PROBLEM REQUIREMENTS » Lines in the listing under this task are to be copied exactly.
::::::::::
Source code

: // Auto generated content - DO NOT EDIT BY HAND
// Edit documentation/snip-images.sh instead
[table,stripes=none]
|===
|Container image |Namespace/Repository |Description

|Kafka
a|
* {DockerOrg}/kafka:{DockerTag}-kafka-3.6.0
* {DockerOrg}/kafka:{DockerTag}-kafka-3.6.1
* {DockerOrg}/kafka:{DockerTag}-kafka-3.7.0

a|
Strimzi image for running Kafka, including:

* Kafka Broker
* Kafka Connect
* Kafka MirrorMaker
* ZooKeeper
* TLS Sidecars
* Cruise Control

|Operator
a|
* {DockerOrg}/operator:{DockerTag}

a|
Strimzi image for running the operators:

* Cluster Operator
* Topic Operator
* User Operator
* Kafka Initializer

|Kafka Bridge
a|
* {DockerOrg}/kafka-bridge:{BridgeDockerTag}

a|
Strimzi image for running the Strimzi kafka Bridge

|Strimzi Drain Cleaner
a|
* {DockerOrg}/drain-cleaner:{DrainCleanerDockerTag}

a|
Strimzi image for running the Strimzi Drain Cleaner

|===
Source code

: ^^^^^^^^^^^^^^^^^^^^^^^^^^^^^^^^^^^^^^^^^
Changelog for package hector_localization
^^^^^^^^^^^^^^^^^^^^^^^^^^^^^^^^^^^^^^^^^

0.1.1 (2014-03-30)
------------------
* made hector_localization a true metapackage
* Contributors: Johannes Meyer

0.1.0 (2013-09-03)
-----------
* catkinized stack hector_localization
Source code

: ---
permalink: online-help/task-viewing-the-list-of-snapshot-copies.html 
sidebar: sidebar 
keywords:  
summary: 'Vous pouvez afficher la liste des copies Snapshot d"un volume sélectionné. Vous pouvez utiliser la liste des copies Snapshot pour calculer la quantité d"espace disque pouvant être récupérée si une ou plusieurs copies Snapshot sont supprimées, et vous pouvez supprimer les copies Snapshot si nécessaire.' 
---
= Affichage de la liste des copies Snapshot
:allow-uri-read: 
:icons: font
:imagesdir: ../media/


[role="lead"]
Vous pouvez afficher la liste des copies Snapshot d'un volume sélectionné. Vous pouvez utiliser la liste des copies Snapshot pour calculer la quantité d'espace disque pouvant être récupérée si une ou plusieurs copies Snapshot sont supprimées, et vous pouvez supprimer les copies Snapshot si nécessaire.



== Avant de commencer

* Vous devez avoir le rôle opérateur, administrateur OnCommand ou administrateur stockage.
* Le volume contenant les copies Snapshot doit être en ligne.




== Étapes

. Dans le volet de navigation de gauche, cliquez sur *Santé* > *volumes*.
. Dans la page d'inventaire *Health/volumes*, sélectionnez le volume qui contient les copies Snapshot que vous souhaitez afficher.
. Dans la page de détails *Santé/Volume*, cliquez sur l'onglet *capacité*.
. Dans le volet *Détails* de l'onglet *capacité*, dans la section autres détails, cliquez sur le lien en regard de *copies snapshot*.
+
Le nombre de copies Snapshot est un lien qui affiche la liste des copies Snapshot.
::::::::::
WORKED SOLUTION »
Source code

: // Auto generated content - DO NOT EDIT BY HAND
// Edit documentation/snip-images.sh instead
[table,stripes=none]
|===
|Container image |Namespace/Repository |Description

|Kafka
a|
* {DockerOrg}/kafka:{DockerTag}-kafka-3.6.0
* {DockerOrg}/kafka:{DockerTag}-kafka-3.6.1
* {DockerOrg}/kafka:{DockerTag}-kafka-3.7.0

a|
Strimzi image for running Kafka, including:

* Kafka Broker
* Kafka Connect
* Kafka MirrorMaker
* ZooKeeper
* TLS Sidecars
* Cruise Control

|Operator
a|
* {DockerOrg}/operator:{DockerTag}

a|
Strimzi image for running the operators:

* Cluster Operator
* Topic Operator
* User Operator
* Kafka Initializer

|Kafka Bridge
a|
* {DockerOrg}/kafka-bridge:{BridgeDockerTag}

a|
Strimzi image for running the Strimzi kafka Bridge

|Strimzi Drain Cleaner
a|
* {DockerOrg}/drain-cleaner:{DrainCleanerDockerTag}

a|
Strimzi image for running the Strimzi Drain Cleaner

|===
Source code

: ^^^^^^^^^^^^^^^^^^^^^^^^^^^^^^^^^^^^^^^^^
Changelog for package hector_localization
^^^^^^^^^^^^^^^^^^^^^^^^^^^^^^^^^^^^^^^^^

0.1.1 (2014-03-30)
------------------
* made hector_localization a true metapackage
* Contributors: Johannes Meyer

0.1.0 (2013-09-03)
-----------
* catkinized stack hector_localization
Source code

: ---
permalink: online-help/task-viewing-the-list-of-snapshot-copies.html 
sidebar: sidebar 
keywords:  
summary: 'Vous pouvez afficher la liste des copies Snapshot d"un volume sélectionné. Vous pouvez utiliser la liste des copies Snapshot pour calculer la quantité d"espace disque pouvant être récupérée si une ou plusieurs copies Snapshot sont supprimées, et vous pouvez supprimer les copies Snapshot si nécessaire.' 
---
= Affichage de la liste des copies Snapshot
:allow-uri-read: 
:icons: font
:imagesdir: ../media/


[role="lead"]
Vous pouvez afficher la liste des copies Snapshot d'un volume sélectionné. Vous pouvez utiliser la liste des copies Snapshot pour calculer la quantité d'espace disque pouvant être récupérée si une ou plusieurs copies Snapshot sont supprimées, et vous pouvez supprimer les copies Snapshot si nécessaire.



== Avant de commencer

* Vous devez avoir le rôle opérateur, administrateur OnCommand ou administrateur stockage.
* Le volume contenant les copies Snapshot doit être en ligne.




== Étapes

. Dans le volet de navigation de gauche, cliquez sur *Santé* > *volumes*.
. Dans la page d'inventaire *Health/volumes*, sélectionnez le volume qui contient les copies Snapshot que vous souhaitez afficher.
. Dans la page de détails *Santé/Volume*, cliquez sur l'onglet *capacité*.
. Dans le volet *Détails* de l'onglet *capacité*, dans la section autres détails, cliquez sur le lien en regard de *copies snapshot*.
+
Le nombre de copies Snapshot est un lien qui affiche la liste des copies Snapshot.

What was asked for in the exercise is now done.